Domestic Human Rights Movement

Beginning in 2005, The Overbrook Foundation assumed a leading role in developing the domestic human rights movement. It joined as a founding partner the U.S. Human Rights Fund to respond to the burgeoning interest among social justice organizations in using universal human rights standards and strategies to advance their social justice advocacy. By invoking universal claims to dignity, equality and opportunity that go beyond civil rights protections contained in statutory law or the Bill of Rights, human rights empower vulnerable communities in the U.S. to define and lead their own campaigns against injustice.

Below is a list of the Foundation’s 2014 grantees working to build a domestic human rights movement.

American Civil Liberties Union
Human Rights Program $60,000 (first payment of a two-year grant)

The American Civil Liberties Union’s (ACLU) Human Rights Program contributes to the overall development of the U.S. domestic human rights movement through capacity-building, and through cross-cutting strategies that build coalitions and raise awareness to domestic human rights issues. ACLU uses human rights instruments and mechanisms, including the human rights legal framework, to effect long-term change and to showcase U.S. abuses of human rights standards, including international and regional advocacy to press for U.S. government accountability.

New York Civil Liberties Union
General Operating Support - $35,000 (second payment of a two-year grant)

Founded in 1951 as the New York affiliate of the American Civil Liberties Union, it’s a not-for-profit, nonpartisan organization with eight offices and nearly 50,000 members across the state. Through a combined program of public education, advocacy and litigation, the New York Civil Liberties Union Foundation promotes the obligations of the government to act in accordance with the principles of human dignity that are at the core of a free and democratic society. As members of vulnerable populations are most often harmed by discriminatory government policies and practices, the New York Civil Liberties Union Foundation focuses its attention on injustices and inequalities in the areas of Race and Poverty, Reproductive Rights, Lesbian, Gay, Bisexual, and Transgender Rights, Liberty and Security, and Immigrants’ Rights.

Public Interest Projects
The Sunrise Initiative for Human Rights in the U.S. - $150,000

The Sunrise Initiative for Human Rights in the U.S. (Sunrise), launched in 2013, is a new funding collaborative that seeks to build on the rich history of U.S. engagement with human rights to respond to some of the most serious human rights crises in this country’s history. It advances human rights in the U.S. through strategic investments in two key areas, governance and policy. Sunrise supports work to develop more effective mechanisms for holding the U.S. government accountable to its human rights obligations, and to increase the capacity of groups and communities to employ these mechanisms. Policy investments will focus on work to ensure that the U.S. government’s immigration enforcement policy and practice meet human rights standards.

Urban Justice Center
Human Rights Project  - $30,000

The Urban Justice Center serves New York City’s most vulnerable residents through a combination of direct legal service, systemic advocacy, community education and political organizing. The Human Rights Project at the Urban Justice Center (HRP) promotes domestic compliance with universally accepted human rights standards. HRP works to educate local legislators, media, and the public about the government’s role in advancing or restricting human rights; equip advocates with human rights tools, models and networks; and inspire positive action and collaboration.

US Human Rights Network
General Operating Support - $40,000 (first payment of a two-year grant)

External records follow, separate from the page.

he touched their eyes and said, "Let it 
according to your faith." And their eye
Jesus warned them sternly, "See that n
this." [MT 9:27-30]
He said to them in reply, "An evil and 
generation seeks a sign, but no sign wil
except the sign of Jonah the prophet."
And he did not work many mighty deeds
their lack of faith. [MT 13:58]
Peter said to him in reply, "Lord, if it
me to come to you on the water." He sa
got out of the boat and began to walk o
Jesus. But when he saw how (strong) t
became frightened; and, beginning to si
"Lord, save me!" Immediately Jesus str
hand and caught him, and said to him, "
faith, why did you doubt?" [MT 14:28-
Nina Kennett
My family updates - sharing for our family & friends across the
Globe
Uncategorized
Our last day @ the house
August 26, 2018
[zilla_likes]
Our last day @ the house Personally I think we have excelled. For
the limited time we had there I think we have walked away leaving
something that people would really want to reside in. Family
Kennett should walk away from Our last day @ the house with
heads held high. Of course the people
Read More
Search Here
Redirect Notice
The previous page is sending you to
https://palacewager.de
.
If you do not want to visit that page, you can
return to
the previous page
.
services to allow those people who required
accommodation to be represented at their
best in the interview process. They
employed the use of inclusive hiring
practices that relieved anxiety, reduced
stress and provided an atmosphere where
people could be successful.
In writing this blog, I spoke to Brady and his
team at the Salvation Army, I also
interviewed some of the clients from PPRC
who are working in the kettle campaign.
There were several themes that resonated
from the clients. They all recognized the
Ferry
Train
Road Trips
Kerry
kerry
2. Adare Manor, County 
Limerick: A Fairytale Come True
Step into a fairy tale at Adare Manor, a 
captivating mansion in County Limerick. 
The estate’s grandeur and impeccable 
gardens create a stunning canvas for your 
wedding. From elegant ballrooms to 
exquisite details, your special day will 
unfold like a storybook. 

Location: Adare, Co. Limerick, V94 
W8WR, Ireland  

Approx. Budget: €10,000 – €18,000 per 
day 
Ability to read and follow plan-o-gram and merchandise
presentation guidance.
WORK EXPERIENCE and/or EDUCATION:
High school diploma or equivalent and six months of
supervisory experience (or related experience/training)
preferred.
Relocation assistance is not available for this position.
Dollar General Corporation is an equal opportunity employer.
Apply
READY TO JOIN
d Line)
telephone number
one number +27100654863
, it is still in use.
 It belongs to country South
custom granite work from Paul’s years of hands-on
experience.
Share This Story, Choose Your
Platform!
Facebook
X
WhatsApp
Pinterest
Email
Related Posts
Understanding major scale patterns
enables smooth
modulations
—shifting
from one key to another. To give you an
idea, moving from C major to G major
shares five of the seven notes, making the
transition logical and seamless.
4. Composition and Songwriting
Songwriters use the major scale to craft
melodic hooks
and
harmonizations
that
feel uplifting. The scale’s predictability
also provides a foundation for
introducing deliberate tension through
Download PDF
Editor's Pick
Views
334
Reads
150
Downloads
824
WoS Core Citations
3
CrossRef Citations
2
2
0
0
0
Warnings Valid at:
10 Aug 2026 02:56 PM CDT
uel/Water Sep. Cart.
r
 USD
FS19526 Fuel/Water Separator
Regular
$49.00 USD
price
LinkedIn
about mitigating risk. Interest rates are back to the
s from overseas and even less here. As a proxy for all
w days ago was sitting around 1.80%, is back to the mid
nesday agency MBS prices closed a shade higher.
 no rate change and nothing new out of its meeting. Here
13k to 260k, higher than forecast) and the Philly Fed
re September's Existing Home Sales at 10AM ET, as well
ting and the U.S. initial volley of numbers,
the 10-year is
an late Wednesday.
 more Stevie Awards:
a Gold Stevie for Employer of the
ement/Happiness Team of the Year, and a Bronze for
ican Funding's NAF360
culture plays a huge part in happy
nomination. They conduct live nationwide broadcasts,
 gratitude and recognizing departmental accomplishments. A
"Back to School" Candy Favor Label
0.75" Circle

The US Human Rights Network (USHRN) is a national network of organizations and individuals working to strengthen and grow a human rights movement and culture in the United States led by the people most directly impacted by human rights violations. USHRN works to secure dignity and justice for all. Since its founding in 2003, USHRN has been instrumental in providing a unifying human rights framework and platform for shaping activism, connecting struggles, and building the collective power and voice of the grassroots to advance human rights at home.